Is citus + cstore_fdw a good choice for space-efficient archiving and occassionally querying large amounts of (high cardinality) log and (lower cardinality) time series data?
ElasticSearch works great but it unsuitable for long term storage for performance and storage reasons.
(2) Citus + cstore_fdw if you're cool with doing some manual work. In particular, our customers who follow this approach shard on one column (automatic) and then manually partition by time. We're looking to leverage upcoming partitioning improvements in Postgres 10 and further automate this setup: https://github.com/citusdata/citus/issues/183
Internal analytics, may accidentally become a B2B at some point (who knows), but for now, non business-critical with no availability requirements. About 30+ GB per day, but that's uncompressed and unprocessed.
Thanks for the pointers! Manual sharding sounds like an option.
Note that BigQuery exposes partial HLL functions like HLL_COUNT.INIT, HLL_COUNT.MERGE, HLL_COUNT.MERGE_PARTIAL, and HLL_COUNT.EXTRACT.
"These functions operate on sketches that compress an arbitrary set into a fixed-memory representation. The sketches can be merged to produce a new sketch that represents the union, before a final estimate is extracted from the sketch."
For now we're trying to do it "on premise" since we're a large-ish service provider with operations and hardware teams. As long as the operational burden isn't too high, we do it ourselves to gain experiences with different technologies.
However, BigQuery is really tempting since it'd probably solve all of the issues we're currently having.
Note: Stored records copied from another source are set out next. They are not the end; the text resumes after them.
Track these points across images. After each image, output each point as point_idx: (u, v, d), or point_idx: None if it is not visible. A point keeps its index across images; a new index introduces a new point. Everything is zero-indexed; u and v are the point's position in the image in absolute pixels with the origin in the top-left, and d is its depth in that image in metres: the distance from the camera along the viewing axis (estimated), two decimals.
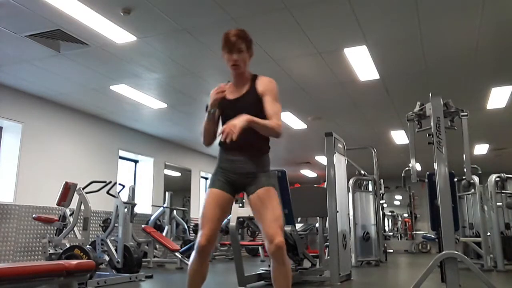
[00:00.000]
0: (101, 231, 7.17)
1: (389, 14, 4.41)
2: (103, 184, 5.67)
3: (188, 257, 7.25)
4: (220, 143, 2.17)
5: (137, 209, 6.49)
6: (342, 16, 4.41)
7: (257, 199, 2.10)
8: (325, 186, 5.01)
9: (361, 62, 5.55)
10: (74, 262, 2.50)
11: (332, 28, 4.68)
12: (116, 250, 5.31)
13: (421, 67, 5.74)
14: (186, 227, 8.73)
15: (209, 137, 2.23)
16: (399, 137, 9.58)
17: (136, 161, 9.64)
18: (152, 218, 8.13)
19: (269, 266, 2.18)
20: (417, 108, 3.97)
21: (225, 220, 9.59)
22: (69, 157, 7.36)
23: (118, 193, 5.73)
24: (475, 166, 6.66)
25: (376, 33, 4.80)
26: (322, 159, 11.90)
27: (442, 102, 3.72)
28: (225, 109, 2.19)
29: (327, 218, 4.86)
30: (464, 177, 4.61)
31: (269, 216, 2.05)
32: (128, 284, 4.79)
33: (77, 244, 4.88)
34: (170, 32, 4.74)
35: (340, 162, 5.26)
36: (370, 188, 8.23)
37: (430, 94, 3.78)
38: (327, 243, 5.08)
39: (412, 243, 14.37)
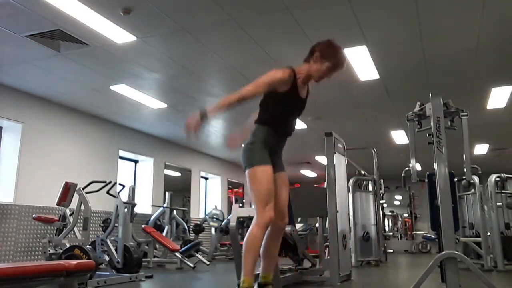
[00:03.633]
0: (101, 231, 7.17)
1: (389, 14, 4.41)
2: (103, 184, 5.66)
3: (188, 257, 7.26)
4: (274, 126, 2.52)
5: (137, 209, 6.48)
6: (342, 16, 4.41)
7: (282, 179, 2.54)
8: (325, 186, 5.01)
9: (361, 62, 5.55)
10: (74, 262, 2.50)
11: (332, 28, 4.68)
12: (116, 250, 5.31)
13: (421, 67, 5.74)
14: (186, 227, 8.72)
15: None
16: (399, 137, 9.58)
17: (136, 161, 9.64)
18: (152, 218, 8.12)
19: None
20: (417, 108, 3.96)
21: (225, 220, 9.65)
22: (69, 157, 7.36)
23: (118, 193, 5.73)
24: (475, 166, 6.66)
25: (376, 33, 4.80)
26: (322, 159, 11.90)
27: (442, 102, 3.72)
28: (296, 103, 2.58)
29: (327, 218, 4.86)
30: (464, 177, 4.62)
31: (286, 197, 2.51)
32: (128, 284, 4.79)
33: (77, 244, 4.88)
34: (170, 32, 4.74)
35: (340, 162, 5.26)
36: (370, 188, 8.23)
37: (430, 94, 3.78)
38: (327, 243, 5.08)
39: (412, 243, 14.36)
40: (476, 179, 6.70)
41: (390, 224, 15.20)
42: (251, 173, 2.35)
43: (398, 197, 15.58)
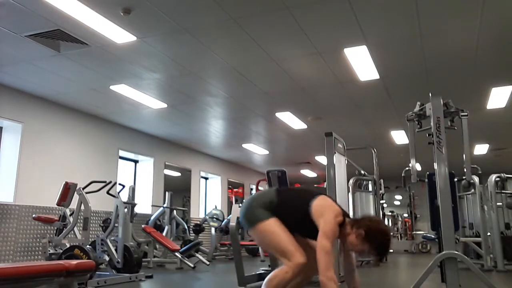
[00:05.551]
0: (101, 231, 7.17)
1: (389, 14, 4.41)
2: (103, 184, 5.67)
3: (188, 257, 7.27)
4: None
5: (137, 209, 6.48)
6: (342, 16, 4.41)
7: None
8: (325, 186, 5.01)
9: (361, 62, 5.54)
10: (74, 262, 2.50)
11: (332, 28, 4.68)
12: (116, 250, 5.31)
13: (421, 67, 5.74)
14: (186, 227, 8.73)
15: None
16: (399, 137, 9.58)
17: (136, 161, 9.64)
18: (152, 218, 8.13)
19: (269, 266, 2.27)
20: (417, 108, 3.97)
21: (225, 220, 9.65)
22: (69, 157, 7.36)
23: (118, 193, 5.74)
24: (475, 166, 6.66)
25: (376, 33, 4.80)
26: (322, 159, 11.90)
27: (442, 102, 3.72)
28: None
29: None
30: (464, 177, 4.62)
31: None
32: (128, 284, 4.79)
33: (77, 244, 4.89)
34: (170, 32, 4.74)
35: (340, 162, 5.26)
36: (370, 188, 8.23)
37: (430, 94, 3.78)
38: None
39: (412, 243, 14.37)
40: (476, 179, 6.70)
41: (390, 224, 15.20)
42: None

Will definitely do some benchmarking. The pricing is hard to beat .
No. Clickhouse is actual column-store. Cassandra just stores every column of a row as an actual separate row. Cassandra is for oltp, column-stores for olap.
HLL is great for a lot of reasons. He gives the primary reason as getting uniques from randomly sharded data in a distributed system.
If your distributed system allows you to do a hash or range based sharding, for example by user_id, then you can do an accurate count(distinct user_id) across the system without a reshuffle of the data, knowing that all the data for a particular user lives on the same node.
Yup, good point. This example shards the github_events table on user_id and then shows running count(distinct user_id). Since the sharding and count(distinct) column is the same, Citus can push down the count(distinct user_id) to each shard and then sum up the results from those shards. In this case, reshuffles don't come into the picture.
In this example, HLLs would be most useful if the user then issued count(distinct repo_id) for example. Citus would then ask for HLL sketches from each shard and add them up on the coordinator node.